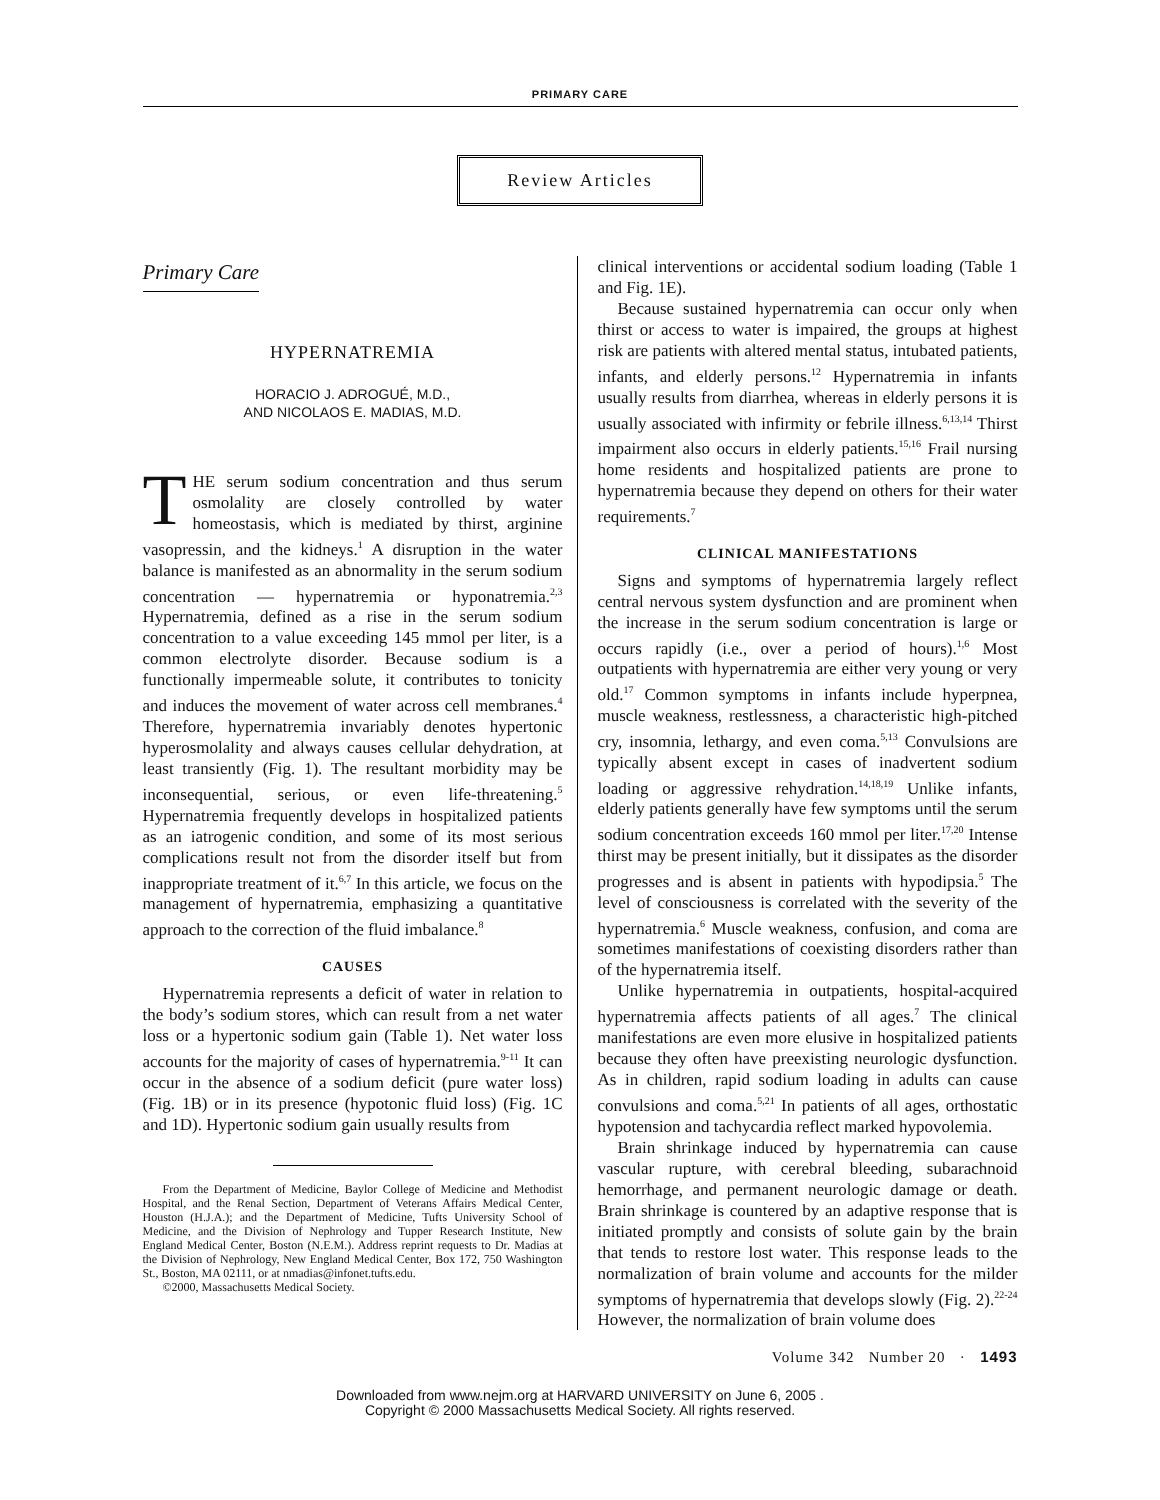PRIMARY CARE
Review Articles
Primary Care
HYPERNATREMIA
HORACIO J. ADROGUÉ, M.D.,
AND NICOLAOS E. MADIAS, M.D.
THE serum sodium concentration and thus serum osmolality are closely controlled by water homeostasis, which is mediated by thirst, arginine vasopressin, and the kidneys.<sup>1</sup> A disruption in the water balance is manifested as an abnormality in the serum sodium concentration — hypernatremia or hyponatremia.<sup>2,3</sup> Hypernatremia, defined as a rise in the serum sodium concentration to a value exceeding 145 mmol per liter, is a common electrolyte disorder. Because sodium is a functionally impermeable solute, it contributes to tonicity and induces the movement of water across cell membranes.<sup>4</sup> Therefore, hypernatremia invariably denotes hypertonic hyperosmolality and always causes cellular dehydration, at least transiently (Fig. 1). The resultant morbidity may be inconsequential, serious, or even life-threatening.<sup>5</sup> Hypernatremia frequently develops in hospitalized patients as an iatrogenic condition, and some of its most serious complications result not from the disorder itself but from inappropriate treatment of it.<sup>6,7</sup> In this article, we focus on the management of hypernatremia, emphasizing a quantitative approach to the correction of the fluid imbalance.<sup>8</sup>
CAUSES
Hypernatremia represents a deficit of water in relation to the body’s sodium stores, which can result from a net water loss or a hypertonic sodium gain (Table 1). Net water loss accounts for the majority of cases of hypernatremia.<sup>9-11</sup> It can occur in the absence of a sodium deficit (pure water loss) (Fig. 1B) or in its presence (hypotonic fluid loss) (Fig. 1C and 1D). Hypertonic sodium gain usually results from
From the Department of Medicine, Baylor College of Medicine and Methodist Hospital, and the Renal Section, Department of Veterans Affairs Medical Center, Houston (H.J.A.); and the Department of Medicine, Tufts University School of Medicine, and the Division of Nephrology and Tupper Research Institute, New England Medical Center, Boston (N.E.M.). Address reprint requests to Dr. Madias at the Division of Nephrology, New England Medical Center, Box 172, 750 Washington St., Boston, MA 02111, or at nmadias@infonet.tufts.edu.
©2000, Massachusetts Medical Society.
clinical interventions or accidental sodium loading (Table 1 and Fig. 1E).
Because sustained hypernatremia can occur only when thirst or access to water is impaired, the groups at highest risk are patients with altered mental status, intubated patients, infants, and elderly persons.<sup>12</sup> Hypernatremia in infants usually results from diarrhea, whereas in elderly persons it is usually associated with infirmity or febrile illness.<sup>6,13,14</sup> Thirst impairment also occurs in elderly patients.<sup>15,16</sup> Frail nursing home residents and hospitalized patients are prone to hypernatremia because they depend on others for their water requirements.<sup>7</sup>
CLINICAL MANIFESTATIONS
Signs and symptoms of hypernatremia largely reflect central nervous system dysfunction and are prominent when the increase in the serum sodium concentration is large or occurs rapidly (i.e., over a period of hours).<sup>1,6</sup> Most outpatients with hypernatremia are either very young or very old.<sup>17</sup> Common symptoms in infants include hyperpnea, muscle weakness, restlessness, a characteristic high-pitched cry, insomnia, lethargy, and even coma.<sup>5,13</sup> Convulsions are typically absent except in cases of inadvertent sodium loading or aggressive rehydration.<sup>14,18,19</sup> Unlike infants, elderly patients generally have few symptoms until the serum sodium concentration exceeds 160 mmol per liter.<sup>17,20</sup> Intense thirst may be present initially, but it dissipates as the disorder progresses and is absent in patients with hypodipsia.<sup>5</sup> The level of consciousness is correlated with the severity of the hypernatremia.<sup>6</sup> Muscle weakness, confusion, and coma are sometimes manifestations of coexisting disorders rather than of the hypernatremia itself.
Unlike hypernatremia in outpatients, hospital-acquired hypernatremia affects patients of all ages.<sup>7</sup> The clinical manifestations are even more elusive in hospitalized patients because they often have preexisting neurologic dysfunction. As in children, rapid sodium loading in adults can cause convulsions and coma.<sup>5,21</sup> In patients of all ages, orthostatic hypotension and tachycardia reflect marked hypovolemia.
Brain shrinkage induced by hypernatremia can cause vascular rupture, with cerebral bleeding, subarachnoid hemorrhage, and permanent neurologic damage or death. Brain shrinkage is countered by an adaptive response that is initiated promptly and consists of solute gain by the brain that tends to restore lost water. This response leads to the normalization of brain volume and accounts for the milder symptoms of hypernatremia that develops slowly (Fig. 2).<sup>22-24</sup> However, the normalization of brain volume does
Volume 342 Number 20 · 1493
Downloaded from www.nejm.org at HARVARD UNIVERSITY on June 6, 2005 .
Copyright © 2000 Massachusetts Medical Society. All rights reserved.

##############################

> _AIM OF THE EXERCISE_: Every line of the records above must reappear exactly, though the pictures must not.

> _TASK RESULT_:
PRIMARY CARE
Review Articles
Primary Care
HYPERNATREMIA
HORACIO J. ADROGUÉ, M.D.,
AND NICOLAOS E. MADIAS, M.D.
THE serum sodium concentration and thus serum osmolality are closely controlled by water homeostasis, which is mediated by thirst, arginine vasopressin, and the kidneys.<sup>1</sup> A disruption in the water balance is manifested as an abnormality in the serum sodium concentration — hypernatremia or hyponatremia.<sup>2,3</sup> Hypernatremia, defined as a rise in the serum sodium concentration to a value exceeding 145 mmol per liter, is a common electrolyte disorder. Because sodium is a functionally impermeable solute, it contributes to tonicity and induces the movement of water across cell membranes.<sup>4</sup> Therefore, hypernatremia invariably denotes hypertonic hyperosmolality and always causes cellular dehydration, at least transiently (Fig. 1). The resultant morbidity may be inconsequential, serious, or even life-threatening.<sup>5</sup> Hypernatremia frequently develops in hospitalized patients as an iatrogenic condition, and some of its most serious complications result not from the disorder itself but from inappropriate treatment of it.<sup>6,7</sup> In this article, we focus on the management of hypernatremia, emphasizing a quantitative approach to the correction of the fluid imbalance.<sup>8</sup>
CAUSES
Hypernatremia represents a deficit of water in relation to the body’s sodium stores, which can result from a net water loss or a hypertonic sodium gain (Table 1). Net water loss accounts for the majority of cases of hypernatremia.<sup>9-11</sup> It can occur in the absence of a sodium deficit (pure water loss) (Fig. 1B) or in its presence (hypotonic fluid loss) (Fig. 1C and 1D). Hypertonic sodium gain usually results from
From the Department of Medicine, Baylor College of Medicine and Methodist Hospital, and the Renal Section, Department of Veterans Affairs Medical Center, Houston (H.J.A.); and the Department of Medicine, Tufts University School of Medicine, and the Division of Nephrology and Tupper Research Institute, New England Medical Center, Boston (N.E.M.). Address reprint requests to Dr. Madias at the Division of Nephrology, New England Medical Center, Box 172, 750 Washington St., Boston, MA 02111, or at nmadias@infonet.tufts.edu.
©2000, Massachusetts Medical Society.
clinical interventions or accidental sodium loading (Table 1 and Fig. 1E).
Because sustained hypernatremia can occur only when thirst or access to water is impaired, the groups at highest risk are patients with altered mental status, intubated patients, infants, and elderly persons.<sup>12</sup> Hypernatremia in infants usually results from diarrhea, whereas in elderly persons it is usually associated with infirmity or febrile illness.<sup>6,13,14</sup> Thirst impairment also occurs in elderly patients.<sup>15,16</sup> Frail nursing home residents and hospitalized patients are prone to hypernatremia because they depend on others for their water requirements.<sup>7</sup>
CLINICAL MANIFESTATIONS
Signs and symptoms of hypernatremia largely reflect central nervous system dysfunction and are prominent when the increase in the serum sodium concentration is large or occurs rapidly (i.e., over a period of hours).<sup>1,6</sup> Most outpatients with hypernatremia are either very young or very old.<sup>17</sup> Common symptoms in infants include hyperpnea, muscle weakness, restlessness, a characteristic high-pitched cry, insomnia, lethargy, and even coma.<sup>5,13</sup> Convulsions are typically absent except in cases of inadvertent sodium loading or aggressive rehydration.<sup>14,18,19</sup> Unlike infants, elderly patients generally have few symptoms until the serum sodium concentration exceeds 160 mmol per liter.<sup>17,20</sup> Intense thirst may be present initially, but it dissipates as the disorder progresses and is absent in patients with hypodipsia.<sup>5</sup> The level of consciousness is correlated with the severity of the hypernatremia.<sup>6</sup> Muscle weakness, confusion, and coma are sometimes manifestations of coexisting disorders rather than of the hypernatremia itself.
Unlike hypernatremia in outpatients, hospital-acquired hypernatremia affects patients of all ages.<sup>7</sup> The clinical manifestations are even more elusive in hospitalized patients because they often have preexisting neurologic dysfunction. As in children, rapid sodium loading in adults can cause convulsions and coma.<sup>5,21</sup> In patients of all ages, orthostatic hypotension and tachycardia reflect marked hypovolemia.
Brain shrinkage induced by hypernatremia can cause vascular rupture, with cerebral bleeding, subarachnoid hemorrhage, and permanent neurologic damage or death. Brain shrinkage is countered by an adaptive response that is initiated promptly and consists of solute gain by the brain that tends to restore lost water. This response leads to the normalization of brain volume and accounts for the milder symptoms of hypernatremia that develops slowly (Fig. 2).<sup>22-24</sup> However, the normalization of brain volume does
Volume 342 Number 20 · 1493
Downloaded from www.nejm.org at HARVARD UNIVERSITY on June 6, 2005 .
Copyright © 2000 Massachusetts Medical Society. All rights reserved.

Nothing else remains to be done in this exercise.